Report every line of the records below that includes the string "Backend".
--- --- ---
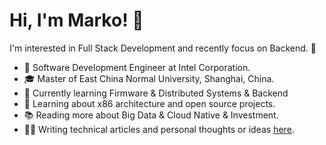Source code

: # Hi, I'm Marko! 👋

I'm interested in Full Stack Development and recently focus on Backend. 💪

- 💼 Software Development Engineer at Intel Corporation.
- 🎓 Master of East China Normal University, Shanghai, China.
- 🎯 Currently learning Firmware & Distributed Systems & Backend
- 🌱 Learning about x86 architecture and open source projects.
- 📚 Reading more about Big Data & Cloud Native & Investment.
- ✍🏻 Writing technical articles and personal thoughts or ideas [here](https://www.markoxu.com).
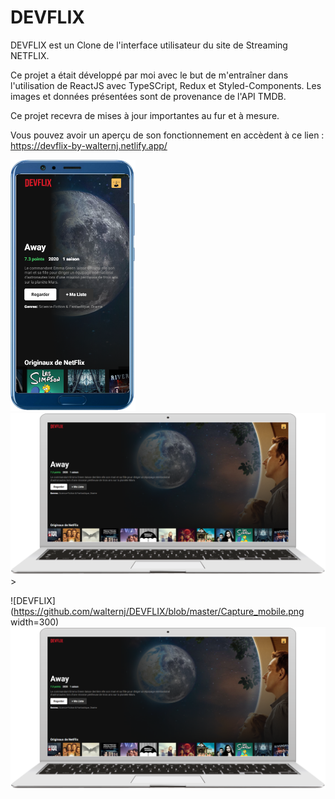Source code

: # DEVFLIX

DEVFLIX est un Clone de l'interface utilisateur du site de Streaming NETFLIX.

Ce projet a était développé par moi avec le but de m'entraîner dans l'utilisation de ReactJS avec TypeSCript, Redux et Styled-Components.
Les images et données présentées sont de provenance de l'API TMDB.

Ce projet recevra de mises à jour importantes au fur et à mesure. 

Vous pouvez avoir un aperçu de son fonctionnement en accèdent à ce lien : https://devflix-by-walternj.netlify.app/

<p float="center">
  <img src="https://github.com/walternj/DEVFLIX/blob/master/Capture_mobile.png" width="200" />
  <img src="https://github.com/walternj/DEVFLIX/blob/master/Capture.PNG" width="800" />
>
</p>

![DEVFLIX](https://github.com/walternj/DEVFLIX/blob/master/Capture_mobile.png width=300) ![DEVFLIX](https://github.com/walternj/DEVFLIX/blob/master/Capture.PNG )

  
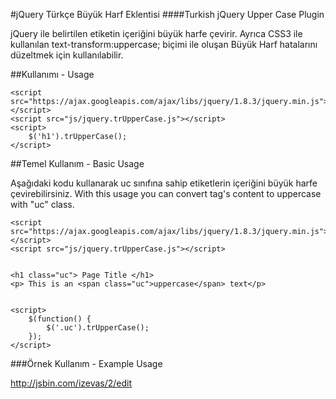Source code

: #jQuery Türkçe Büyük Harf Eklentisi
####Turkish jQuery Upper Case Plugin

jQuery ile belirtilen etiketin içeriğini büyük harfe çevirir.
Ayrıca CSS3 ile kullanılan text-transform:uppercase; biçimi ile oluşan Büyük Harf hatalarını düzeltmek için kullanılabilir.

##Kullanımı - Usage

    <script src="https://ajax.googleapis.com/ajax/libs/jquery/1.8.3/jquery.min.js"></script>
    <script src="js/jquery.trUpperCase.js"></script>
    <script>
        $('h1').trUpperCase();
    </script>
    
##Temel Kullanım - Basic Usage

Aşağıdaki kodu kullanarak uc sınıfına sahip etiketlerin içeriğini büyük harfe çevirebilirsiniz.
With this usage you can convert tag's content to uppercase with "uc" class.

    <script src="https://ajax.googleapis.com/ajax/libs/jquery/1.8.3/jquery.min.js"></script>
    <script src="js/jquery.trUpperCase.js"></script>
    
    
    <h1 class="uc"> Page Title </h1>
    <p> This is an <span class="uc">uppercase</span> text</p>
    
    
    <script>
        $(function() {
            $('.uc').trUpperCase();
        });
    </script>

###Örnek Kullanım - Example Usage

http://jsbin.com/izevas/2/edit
--- --- ---
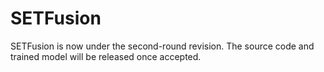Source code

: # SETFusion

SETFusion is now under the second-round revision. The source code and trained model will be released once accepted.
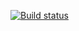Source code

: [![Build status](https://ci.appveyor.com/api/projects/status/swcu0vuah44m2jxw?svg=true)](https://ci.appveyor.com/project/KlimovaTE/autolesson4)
--- --- ---
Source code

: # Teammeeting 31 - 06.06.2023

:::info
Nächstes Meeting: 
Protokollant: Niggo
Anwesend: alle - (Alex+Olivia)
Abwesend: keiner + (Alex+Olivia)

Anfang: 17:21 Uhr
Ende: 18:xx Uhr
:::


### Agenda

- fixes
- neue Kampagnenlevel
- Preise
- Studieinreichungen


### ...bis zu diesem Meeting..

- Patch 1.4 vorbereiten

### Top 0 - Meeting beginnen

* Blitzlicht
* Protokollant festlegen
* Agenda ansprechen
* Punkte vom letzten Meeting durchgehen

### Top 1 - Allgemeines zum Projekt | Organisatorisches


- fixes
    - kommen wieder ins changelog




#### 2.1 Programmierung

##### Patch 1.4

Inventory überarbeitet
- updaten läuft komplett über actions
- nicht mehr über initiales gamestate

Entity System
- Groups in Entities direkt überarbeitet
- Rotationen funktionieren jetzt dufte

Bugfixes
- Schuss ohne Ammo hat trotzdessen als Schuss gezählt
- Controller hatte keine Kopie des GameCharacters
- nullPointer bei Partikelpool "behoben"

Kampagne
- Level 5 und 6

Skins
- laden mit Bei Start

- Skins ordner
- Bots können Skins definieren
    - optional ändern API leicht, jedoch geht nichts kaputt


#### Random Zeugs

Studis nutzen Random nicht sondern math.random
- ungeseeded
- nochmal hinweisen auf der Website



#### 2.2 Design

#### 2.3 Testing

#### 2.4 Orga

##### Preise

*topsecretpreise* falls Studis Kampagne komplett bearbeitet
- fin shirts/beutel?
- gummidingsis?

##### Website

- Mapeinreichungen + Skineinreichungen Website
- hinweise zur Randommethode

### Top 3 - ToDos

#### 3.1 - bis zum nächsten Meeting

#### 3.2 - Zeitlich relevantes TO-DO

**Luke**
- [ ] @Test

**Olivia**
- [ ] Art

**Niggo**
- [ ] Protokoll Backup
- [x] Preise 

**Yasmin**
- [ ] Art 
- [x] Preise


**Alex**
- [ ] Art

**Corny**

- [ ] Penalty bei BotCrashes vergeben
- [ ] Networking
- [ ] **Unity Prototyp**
--- --- ---
## ANSWER
I'm interested in Full Stack Development and recently focus on Backend. 💪
- 🎯 Currently learning Firmware & Distributed Systems & Backend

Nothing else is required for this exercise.